Long Range Patrol (Aurora)
Greenwood NS
Comox BC

Fighter (CF188)
Bagotville QC
Cold Lake AB

Transport (C17, Herc, Polaris)
Trenton ON

Training (Harvard II, Hawk, Bell Jet Ranger, Chipmunk)
Moose Jaw SK
Portage La Prairie MB


----------



## Loachman (7 Mar 2019)

FSTO said:
			
		

> Rotary Wing Land _*Tac Hel*_ (Griffon, Chinook)
> Edmonton AB
> Petawawa ON
> Gagetown NB



And Valcartier and St-Hubert (Montreal).



			
				FSTO said:
			
		

> Rotary Wing Land (Griffon, Chinook)
> Edmonton AB
> Petawawa ON
> Gagetown NB
> ...



Chipunks left the inventory decades ago. We've gone through two batches of Musketeers and one of Slingsby Fireflies since then, and are now on Grobs. Instructors on those are civ, though.
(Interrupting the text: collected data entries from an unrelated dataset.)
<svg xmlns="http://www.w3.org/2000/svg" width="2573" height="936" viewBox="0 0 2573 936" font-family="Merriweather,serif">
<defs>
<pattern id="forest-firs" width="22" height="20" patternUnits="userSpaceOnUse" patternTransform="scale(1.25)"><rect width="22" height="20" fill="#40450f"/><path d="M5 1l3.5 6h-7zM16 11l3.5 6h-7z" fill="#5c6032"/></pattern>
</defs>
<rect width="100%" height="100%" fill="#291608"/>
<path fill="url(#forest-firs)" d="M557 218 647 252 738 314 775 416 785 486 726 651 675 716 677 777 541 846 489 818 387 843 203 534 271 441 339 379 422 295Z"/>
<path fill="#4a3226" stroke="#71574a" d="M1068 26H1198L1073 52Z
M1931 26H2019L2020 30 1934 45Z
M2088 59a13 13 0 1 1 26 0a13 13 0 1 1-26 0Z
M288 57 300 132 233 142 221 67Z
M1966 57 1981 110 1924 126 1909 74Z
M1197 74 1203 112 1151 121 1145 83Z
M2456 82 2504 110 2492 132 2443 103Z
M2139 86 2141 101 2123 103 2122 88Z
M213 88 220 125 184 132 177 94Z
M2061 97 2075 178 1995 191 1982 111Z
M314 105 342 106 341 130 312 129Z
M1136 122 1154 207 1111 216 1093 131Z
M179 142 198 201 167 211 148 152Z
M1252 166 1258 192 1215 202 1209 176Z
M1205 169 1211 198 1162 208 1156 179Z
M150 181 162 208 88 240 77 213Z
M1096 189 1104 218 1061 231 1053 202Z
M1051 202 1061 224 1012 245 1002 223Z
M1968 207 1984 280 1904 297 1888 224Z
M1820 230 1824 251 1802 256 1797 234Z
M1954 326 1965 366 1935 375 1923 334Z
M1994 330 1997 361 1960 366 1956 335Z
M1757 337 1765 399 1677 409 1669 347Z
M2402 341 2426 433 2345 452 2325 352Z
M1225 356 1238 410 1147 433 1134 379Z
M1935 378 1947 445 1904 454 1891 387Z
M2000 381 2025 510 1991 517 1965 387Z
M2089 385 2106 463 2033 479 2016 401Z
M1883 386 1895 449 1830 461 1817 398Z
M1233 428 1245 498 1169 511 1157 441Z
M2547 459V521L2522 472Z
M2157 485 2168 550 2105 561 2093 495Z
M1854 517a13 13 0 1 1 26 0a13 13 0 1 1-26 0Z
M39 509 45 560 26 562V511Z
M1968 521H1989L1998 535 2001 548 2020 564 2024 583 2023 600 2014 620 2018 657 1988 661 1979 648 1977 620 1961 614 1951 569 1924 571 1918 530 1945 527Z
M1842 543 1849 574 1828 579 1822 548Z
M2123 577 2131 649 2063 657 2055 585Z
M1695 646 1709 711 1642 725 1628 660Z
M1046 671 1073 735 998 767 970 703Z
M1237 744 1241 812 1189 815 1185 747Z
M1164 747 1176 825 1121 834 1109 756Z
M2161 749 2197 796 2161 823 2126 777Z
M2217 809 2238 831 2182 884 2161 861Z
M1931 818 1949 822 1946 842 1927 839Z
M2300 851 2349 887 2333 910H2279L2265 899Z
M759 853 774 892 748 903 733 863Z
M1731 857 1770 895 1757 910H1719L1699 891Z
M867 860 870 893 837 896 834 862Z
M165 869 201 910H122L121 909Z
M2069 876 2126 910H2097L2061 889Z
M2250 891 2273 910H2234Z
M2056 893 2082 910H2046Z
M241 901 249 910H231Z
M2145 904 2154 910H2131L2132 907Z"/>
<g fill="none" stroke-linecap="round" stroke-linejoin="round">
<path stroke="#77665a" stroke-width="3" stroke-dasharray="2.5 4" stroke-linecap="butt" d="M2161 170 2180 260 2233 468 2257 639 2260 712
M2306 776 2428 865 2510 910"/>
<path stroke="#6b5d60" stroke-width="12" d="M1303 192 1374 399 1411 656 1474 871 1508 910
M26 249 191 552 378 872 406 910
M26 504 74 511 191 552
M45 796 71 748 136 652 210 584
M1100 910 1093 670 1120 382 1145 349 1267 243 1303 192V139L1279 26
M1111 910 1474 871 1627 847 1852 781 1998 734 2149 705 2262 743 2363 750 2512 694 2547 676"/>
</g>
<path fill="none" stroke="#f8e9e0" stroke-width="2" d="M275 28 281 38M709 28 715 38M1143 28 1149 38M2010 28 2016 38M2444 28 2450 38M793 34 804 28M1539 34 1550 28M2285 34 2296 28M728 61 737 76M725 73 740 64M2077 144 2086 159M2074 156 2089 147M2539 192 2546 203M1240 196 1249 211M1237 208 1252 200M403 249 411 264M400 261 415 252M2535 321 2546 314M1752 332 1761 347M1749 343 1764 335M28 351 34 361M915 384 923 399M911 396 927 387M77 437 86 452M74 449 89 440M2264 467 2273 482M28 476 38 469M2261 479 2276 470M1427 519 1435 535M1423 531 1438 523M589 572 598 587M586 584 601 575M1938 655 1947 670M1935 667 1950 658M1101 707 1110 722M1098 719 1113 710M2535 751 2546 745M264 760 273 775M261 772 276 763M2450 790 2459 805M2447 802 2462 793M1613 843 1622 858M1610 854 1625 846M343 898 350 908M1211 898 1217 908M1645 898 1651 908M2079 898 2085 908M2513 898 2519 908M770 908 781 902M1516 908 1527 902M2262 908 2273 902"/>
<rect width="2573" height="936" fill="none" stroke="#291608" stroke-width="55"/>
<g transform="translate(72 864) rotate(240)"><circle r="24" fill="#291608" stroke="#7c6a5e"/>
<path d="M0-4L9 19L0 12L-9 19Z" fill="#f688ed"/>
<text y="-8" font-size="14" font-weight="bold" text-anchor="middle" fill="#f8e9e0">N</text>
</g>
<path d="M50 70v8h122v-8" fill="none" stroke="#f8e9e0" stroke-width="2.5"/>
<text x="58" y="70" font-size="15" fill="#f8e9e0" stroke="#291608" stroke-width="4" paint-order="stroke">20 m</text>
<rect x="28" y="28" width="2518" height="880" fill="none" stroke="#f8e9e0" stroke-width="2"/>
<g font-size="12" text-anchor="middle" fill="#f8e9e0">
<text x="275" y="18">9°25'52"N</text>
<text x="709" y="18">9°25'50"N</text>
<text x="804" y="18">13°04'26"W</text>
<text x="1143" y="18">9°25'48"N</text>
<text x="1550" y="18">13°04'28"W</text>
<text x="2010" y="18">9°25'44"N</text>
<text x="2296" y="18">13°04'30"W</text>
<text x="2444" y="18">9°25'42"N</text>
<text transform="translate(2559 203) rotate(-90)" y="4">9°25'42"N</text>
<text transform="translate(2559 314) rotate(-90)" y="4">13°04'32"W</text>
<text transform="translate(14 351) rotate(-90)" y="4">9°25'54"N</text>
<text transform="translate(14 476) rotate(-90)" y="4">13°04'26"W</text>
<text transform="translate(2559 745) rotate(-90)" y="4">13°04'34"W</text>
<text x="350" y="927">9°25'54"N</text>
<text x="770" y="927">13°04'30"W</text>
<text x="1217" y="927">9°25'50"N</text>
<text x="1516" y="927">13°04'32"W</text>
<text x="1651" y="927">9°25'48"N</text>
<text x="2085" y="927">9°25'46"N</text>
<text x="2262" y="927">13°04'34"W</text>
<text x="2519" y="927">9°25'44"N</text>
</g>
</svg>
King Airs are also in Portage for mult-engine training.

None of these Instructor postings are open to first-tour Pilots, though.

SAR (Old Hercs, Buffs, Cormorants, and Griffons) are in Comox, Cold Lake, Winnipeg, Trenton, Bagotville, Goose Bay, and Gander.


----------



## brihard (7 Mar 2019)

Is there not also still 440 squadron in Yellowknife flying Twin Otters for transport and SAR?


----------



## Loachman (7 Mar 2019)

Yes. I thought that I'd forgotten somebody, but couldn't remember whom.


----------



## FSTO (8 Mar 2019)

Loachman said:
			
		

> And Valcartier and St-Hubert (Montreal).
> 
> Chipunks left the inventory decades ago. We've gone through two batches of Musketeers and one of Slingsby Fireflies since then, and are now on Grobs. Instructors on those are civ, though.
> 
> ...



So I didn’t do too bad!


----------